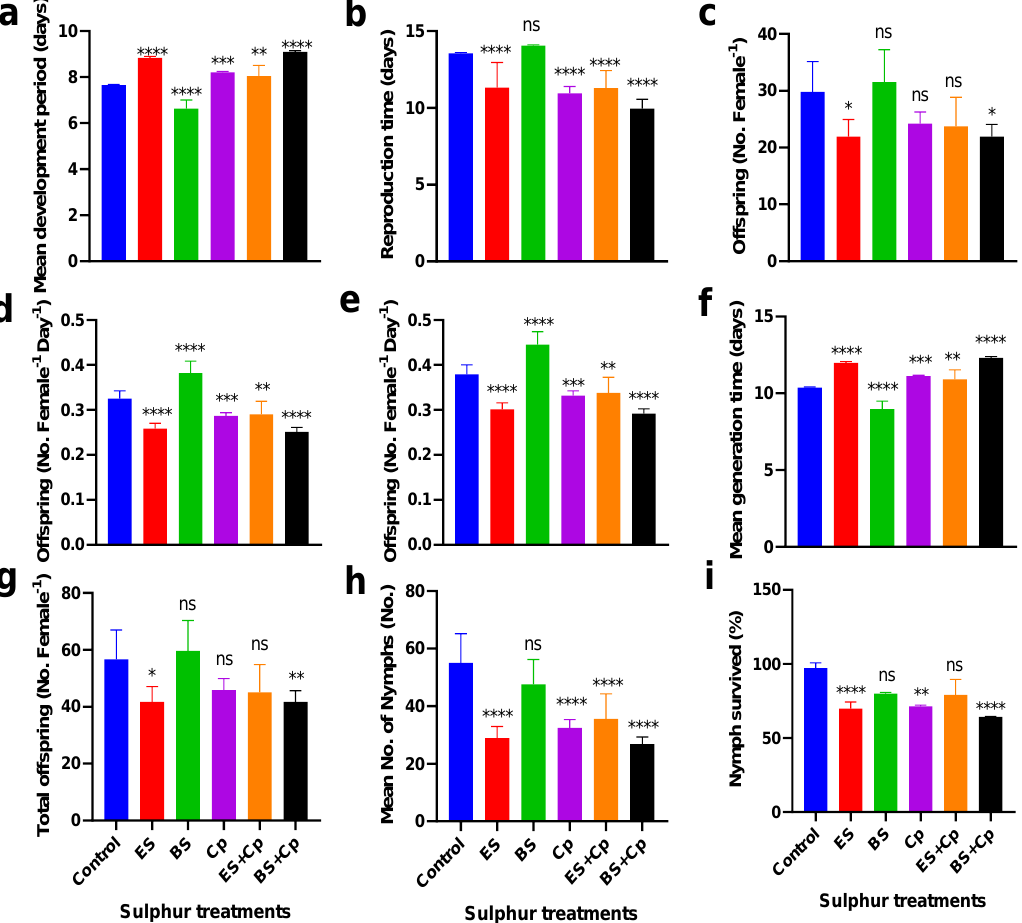
Figure 6. Effects of soil amendment treatments, ES (Elemental Sulfur), BS (Bio-Sulfur), and Cp (Compost) on different fitness attributes of Brevicoryne brassicae (Mean ± SD, n = 10). ( a ) Development period (Days). ( b ) Reproduction time (Days). ( c ) Effective fecundity (No. Female − 1 ). ( d ) Intrinsic rate of natural increase (No. Female − 1 Day − 1 ). ( e ) Relative growth rate (No. Female − 1 Day − 1 ). ( f ) Generation time (Days). ( g ) Total progeny production (No. Female − 1 ). ( h ) Progeny nymphs reaching adulthood (No. Female). ( i ) Progeny nymph survival (%). Statistical significance of p in post hoc tests: ns ≥ 0.05, * <0.05, ** <0.01, *** <0.001, **** <0.0001.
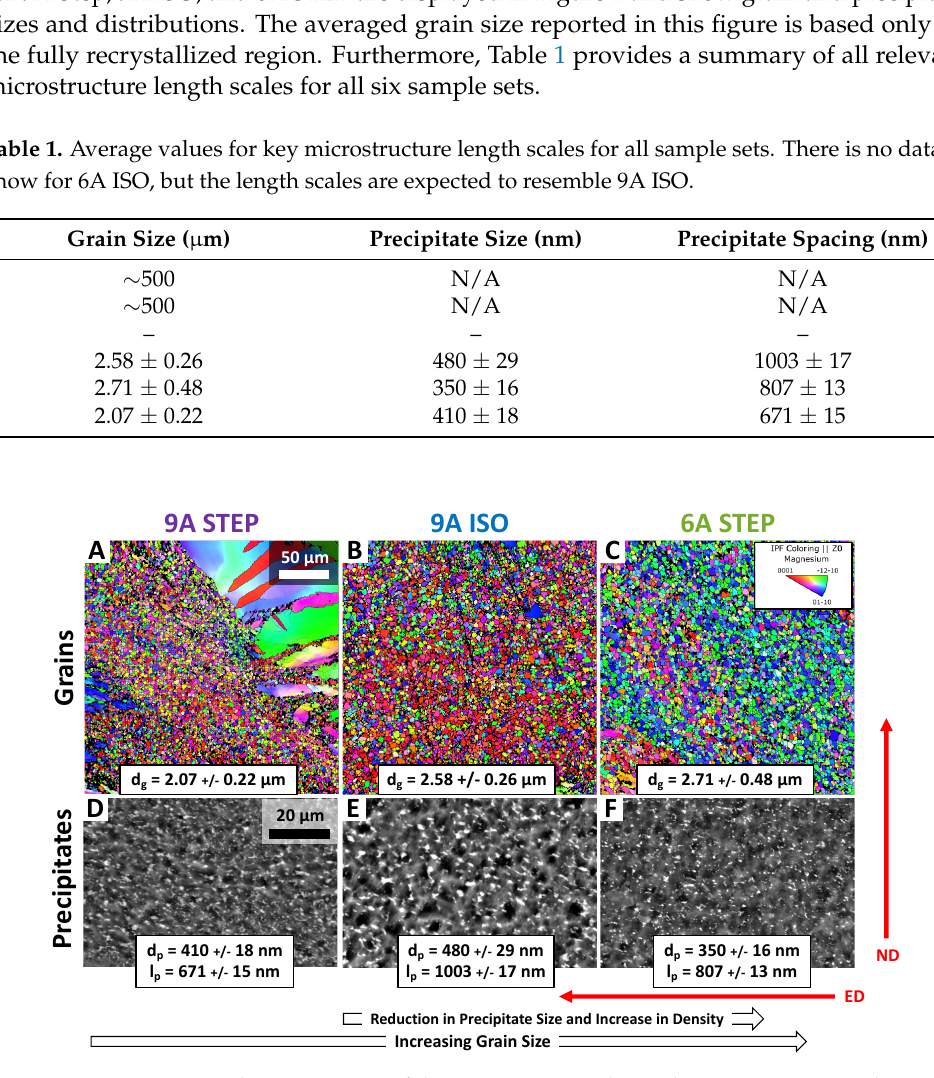
Figure 1. Microstructure characterization of the ECAE-processed samples. EBSD Inverse Pole Figures (IPFs) showing characteristic grain size, distribution, and orientation for ( A ) 9A STEP, ( B ) 9A ISO, and ( C ) 6A STEP. Backscattered electron micrographs showing the precipitate size and spacing for ( D ) 9A STEP, ( E ) 9A ISO, and ( F ) 6A STEP. The sample orientation is shown by the solid arrows in the lower right-hand corner to indicate the extrusion direction (ED) and normal direction (ND). (Figure reproduced with permission from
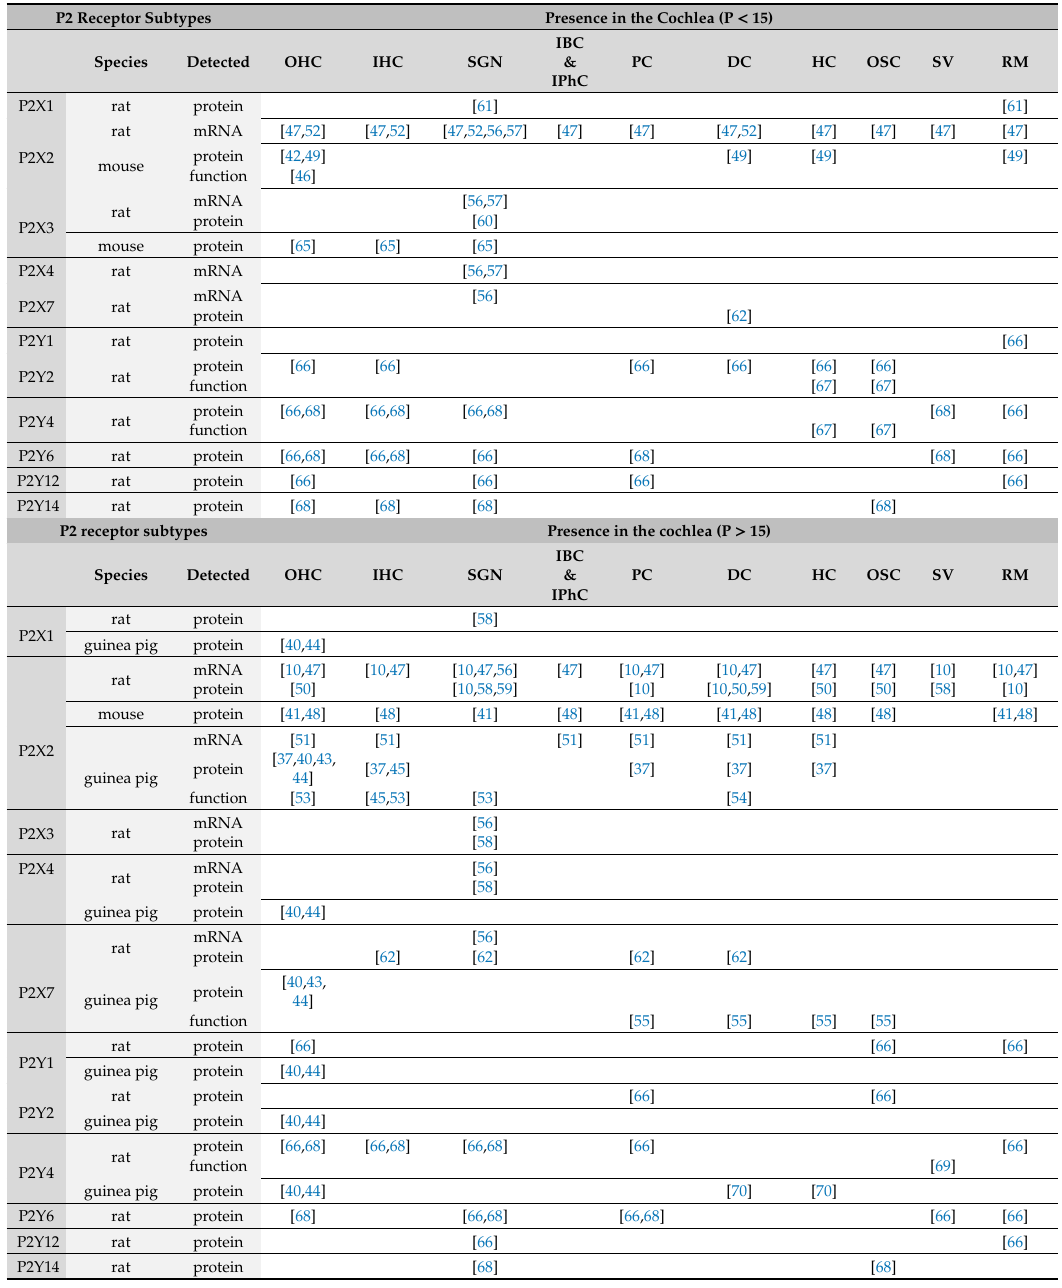
Table 1. Expression of P2 purinergic receptors in the cochlea before and after hearing onset (P15) in rodents. It includes only subtype and cell specific results. mRNA detection means PCR analysis and in situ hybridization, protein detection means Western-blot analysis and immunohistochemistry, while functional detection indicates pharmacological analysis in electrophysiological or Ca 2 + imaging experiments. Results from guinea pigs are not separated by age as these animals have in utero hearing. These data are shown in the second part (P > 15) of the table. IHC: Inner hair cell; OHC: Outer hair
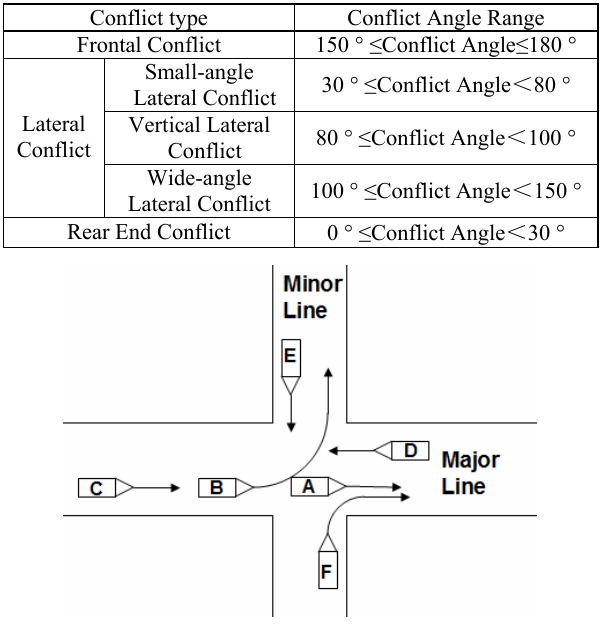
Fig.2. Conflict Types in Unsignalized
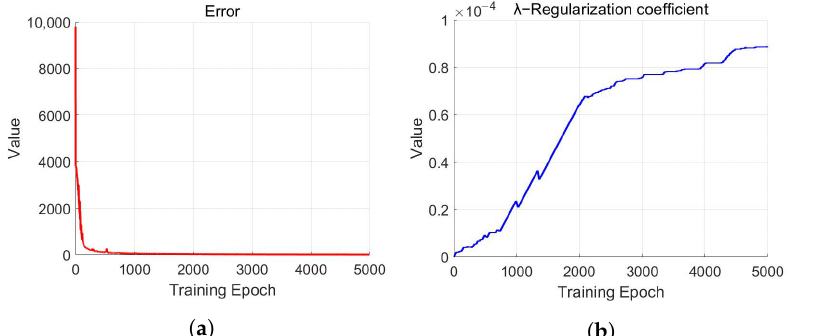
Figure 5. ( a ) Variation of error curve during pruning. ( b ) Variation of regularity coefficients dur- ing pruning.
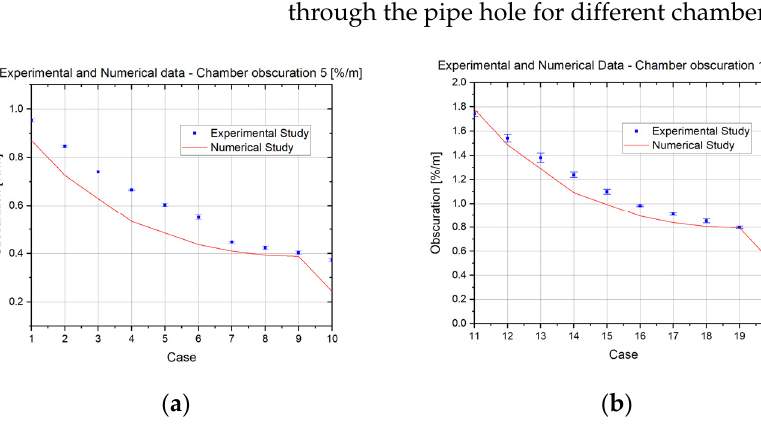
Figure 6. The comparison of obscuration between the numerical and experimental studies ( a ) When the chamber obscuration is 5%/m ( b ) When the chamber obscuration is 10% ( c ) When chamber obscuration is 15%/m.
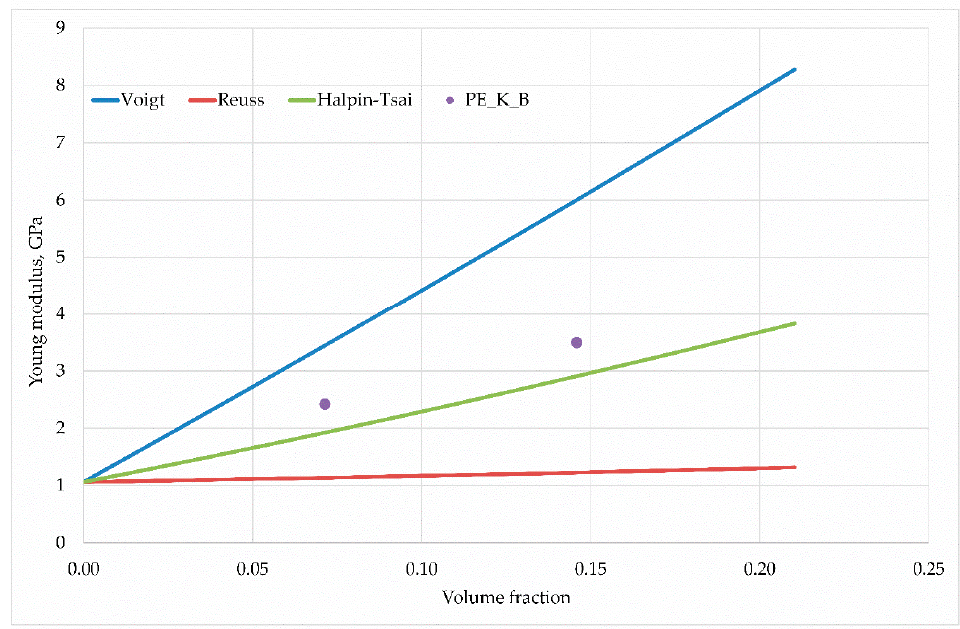
Figure 13. Young’s modulus dependence on the coconut fiber and basalt fiber content in the PE Figure 13. Young ’ s modulus dependence on the coconut fiber and basalt fiber content in the PE matrix.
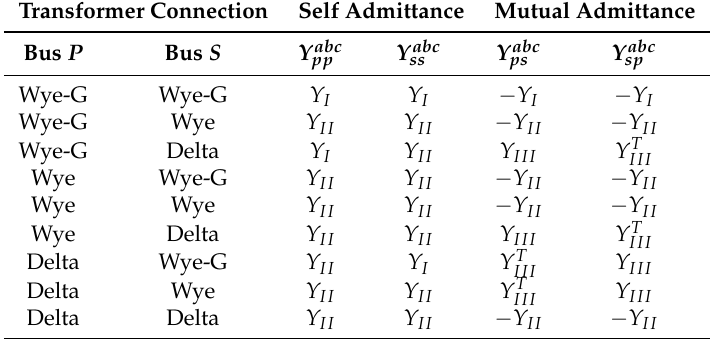
Table 2. Characteristic submatrices of admittance matrices for different transformer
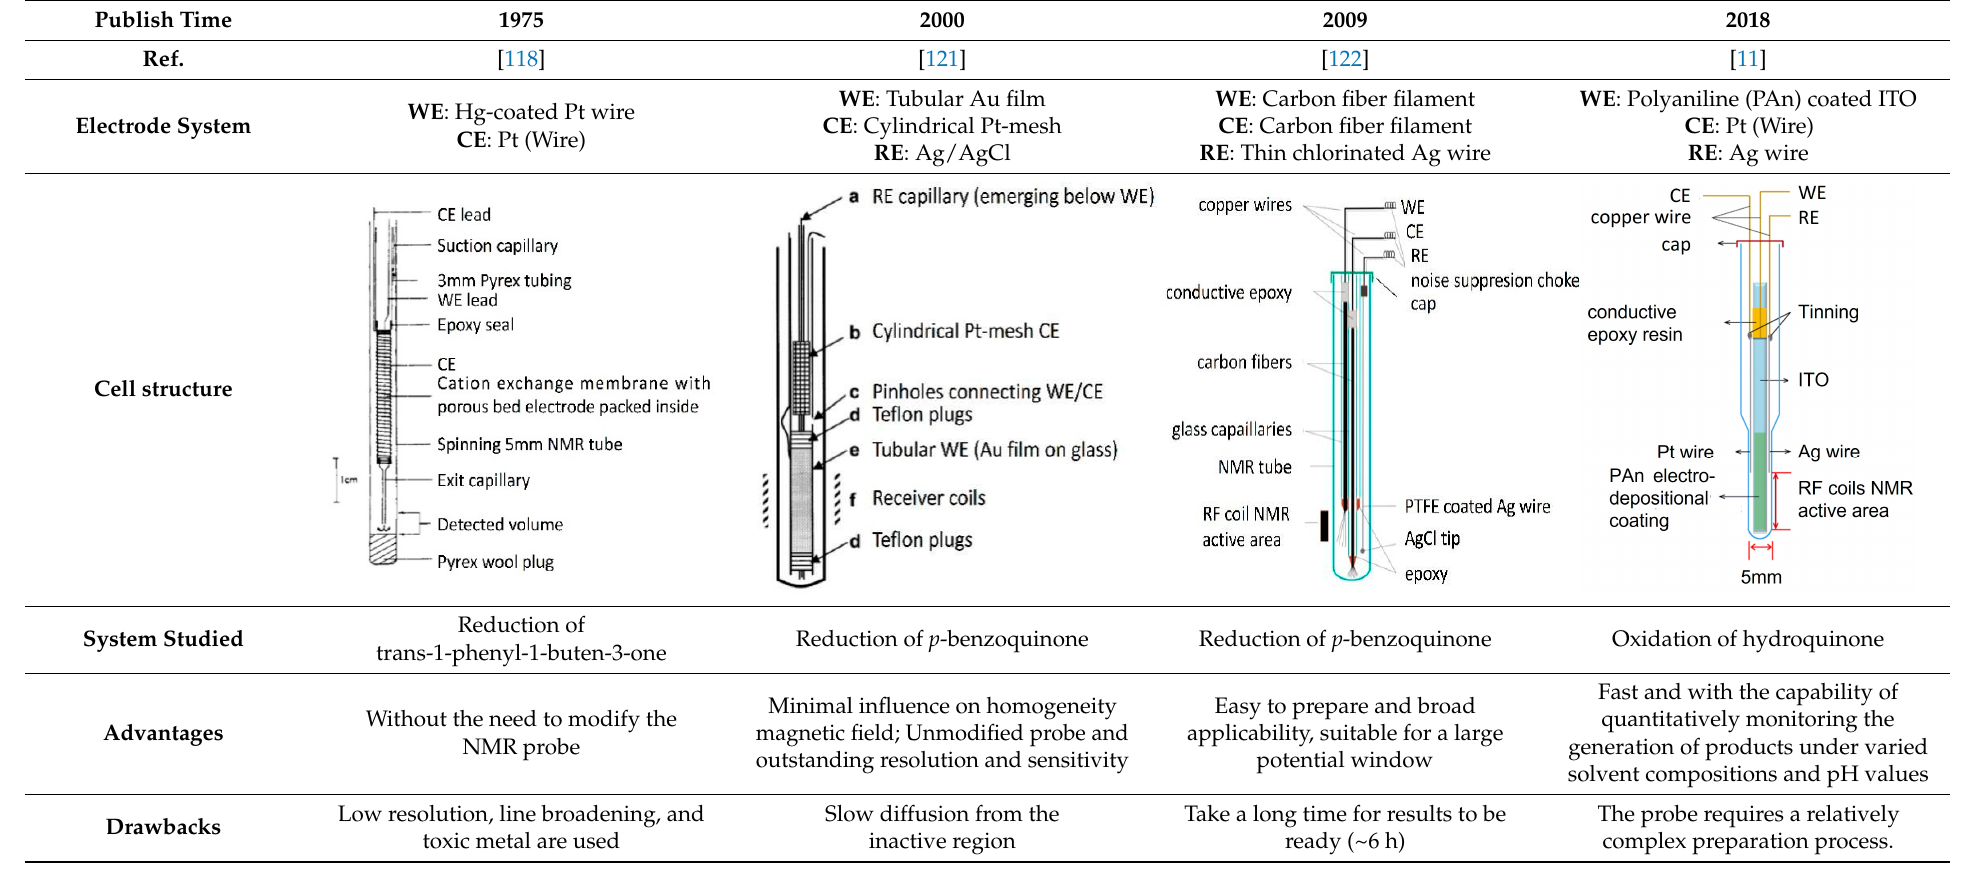
Table 3. A summary of NMR SEC’s development history.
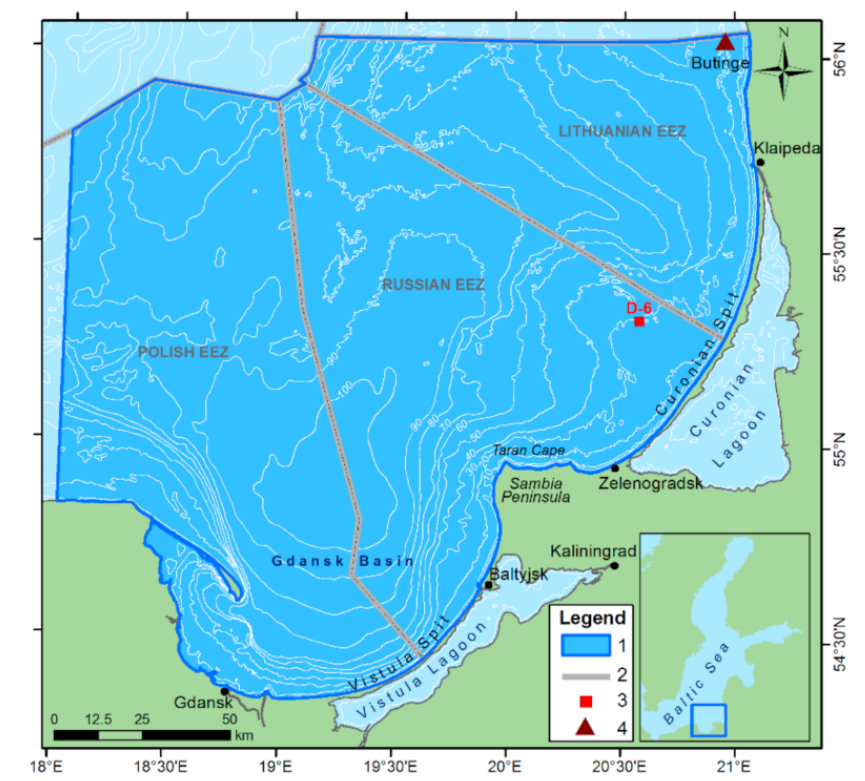
Figure 2. Study area with bottom topography (white lines). Legend: 1 = area of satellite monitoring; 2 = boundaries of the Exclusive Economic Zones (EEZs); 3 = D-6 oil platform; 4 = Butinge oil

TRY IT
Every record above must reappear exactly in the answer, minus its pictures.

TASK SOLUTION
Figure 6. Effects of soil amendment treatments, ES (Elemental Sulfur), BS (Bio-Sulfur), and Cp (Compost) on different fitness attributes of Brevicoryne brassicae (Mean ± SD, n = 10). ( a ) Development period (Days). ( b ) Reproduction time (Days). ( c ) Effective fecundity (No. Female − 1 ). ( d ) Intrinsic rate of natural increase (No. Female − 1 Day − 1 ). ( e ) Relative growth rate (No. Female − 1 Day − 1 ). ( f ) Generation time (Days). ( g ) Total progeny production (No. Female − 1 ). ( h ) Progeny nymphs reaching adulthood (No. Female). ( i ) Progeny nymph survival (%). Statistical significance of p in post hoc tests: ns ≥ 0.05, * <0.05, ** <0.01, *** <0.001, **** <0.0001.
Figure 1. Microstructure characterization of the ECAE-processed samples. EBSD Inverse Pole Figures (IPFs) showing characteristic grain size, distribution, and orientation for ( A ) 9A STEP, ( B ) 9A ISO, and ( C ) 6A STEP. Backscattered electron micrographs showing the precipitate size and spacing for ( D ) 9A STEP, ( E ) 9A ISO, and ( F ) 6A STEP. The sample orientation is shown by the solid arrows in the lower right-hand corner to indicate the extrusion direction (ED) and normal direction (ND). (Figure reproduced with permission from
Table 1. Expression of P2 purinergic receptors in the cochlea before and after hearing onset (P15) in rodents. It includes only subtype and cell specific results. mRNA detection means PCR analysis and in situ hybridization, protein detection means Western-blot analysis and immunohistochemistry, while functional detection indicates pharmacological analysis in electrophysiological or Ca 2 + imaging experiments. Results from guinea pigs are not separated by age as these animals have in utero hearing. These data are shown in the second part (P > 15) of the table. IHC: Inner hair cell; OHC: Outer hair
Fig.2. Conflict Types in Unsignalized
Figure 5. ( a ) Variation of error curve during pruning. ( b ) Variation of regularity coefficients dur- ing pruning.
Figure 6. The comparison of obscuration between the numerical and experimental studies ( a ) When the chamber obscuration is 5%/m ( b ) When the chamber obscuration is 10% ( c ) When chamber obscuration is 15%/m.
Figure 13. Young’s modulus dependence on the coconut fiber and basalt fiber content in the PE Figure 13. Young ’ s modulus dependence on the coconut fiber and basalt fiber content in the PE matrix.
Table 2. Characteristic submatrices of admittance matrices for different transformer
Table 3. A summary of NMR SEC’s development history.
Figure 2. Study area with bottom topography (white lines). Legend: 1 = area of satellite monitoring; 2 = boundaries of the Exclusive Economic Zones (EEZs); 3 = D-6 oil platform; 4 = Butinge oil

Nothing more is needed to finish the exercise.